The one share, one vote policy adopted by listed companies helps the investors to hold executives of the company accountable for their actions, but in the past few decades, the public market has been under pressure over the controlling dual-status structure,
That was first introduced in the 1980s when the founders and executives of the company had disproportionate voting rights, and such a trend is accelerating in tech firms.
From 1980 to 1985, only 2.4 per cent of 1,150 companies had a dual-class structure, but from 1996 to 2000 - 2,295 firms were listed, and 9.1 per cent had a dual structure.
Google owns three Classes - A, B, and C where one of the classes holds 60 per cent of the rights held by three people, and the other class has zero power in the company's administration and decision-making.
Snap was another firm listed in 2017 at the NYSE with no voting options.
Analysts widely scrutinize dual-status shares, and it has become almost a daily topic for investors and fund managers studying the IPO offerings of firms like Lyft Inc.
And Uber, Airbnb, Pinterest, and Slack. The entry to the public market offered by these companies in March 2019 had voting rights structured to keep control in the hands of the founder team, which resulted in campaigns by investors to discourage it.
The low voting rights given to public investors and higher to the company's founders contrast the offerings of a single class of common stock, where the active investors choose the director.
Several firms hold such a structure. Berkshire Hathaway's Warren Buffet said he has maintained it in his firm to protect the company from short-term activities. However, he has been supporting the campaigns by investors to eliminate duality.
A 2018 study found issuers with unequal voting rights outperformed over ten years as it provides them with strong management and strength to hold the team and work along. Still, investors feel such status makes it impossible for the management to feel accountable for their actions.
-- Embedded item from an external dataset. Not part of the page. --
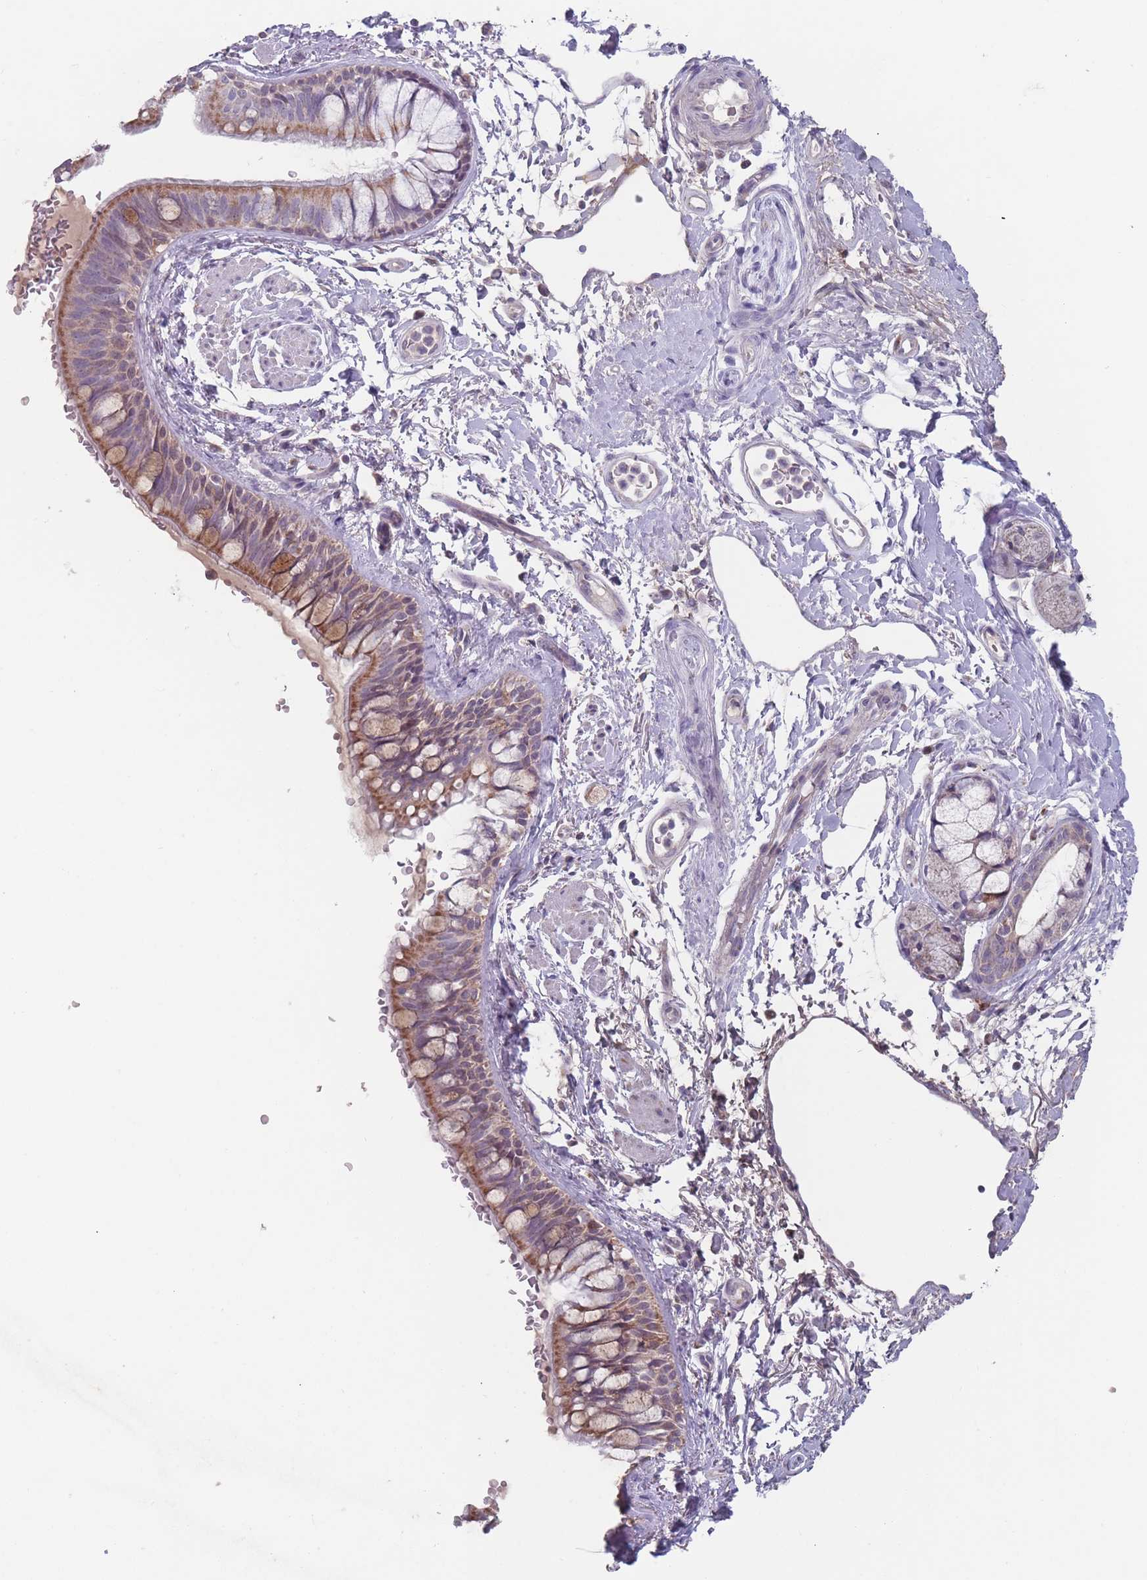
{"staining": {"intensity": "moderate", "quantity": "25%-75%", "location": "cytoplasmic/membranous,nuclear"}, "tissue": "bronchus", "cell_type": "Respiratory epithelial cells", "image_type": "normal", "snomed": [{"axis": "morphology", "description": "Normal tissue, NOS"}, {"axis": "topography", "description": "Lymph node"}, {"axis": "topography", "description": "Cartilage tissue"}, {"axis": "topography", "description": "Bronchus"}], "caption": "Bronchus stained for a protein exhibits moderate cytoplasmic/membranous,nuclear positivity in respiratory epithelial cells. (brown staining indicates protein expression, while blue staining denotes nuclei).", "gene": "PEX7", "patient": {"sex": "female", "age": 70}}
Companies can go public with a single category where a few institutional investors select the directors. In contrast, in the case of dual structure, the directors are elected by the people working for the company and those creating the company.
They have a broader understanding of corporate purpose and needs. Institutional investorsare backed by large governance where they can, at the time of the company's board meeting, where their ensurandir voice is heard on such occasions.
However, retail investors are at higher risk, which does not mean it is completely bad for them, but some experts say such stocks should be discounted for retail buyers against the loss of voting.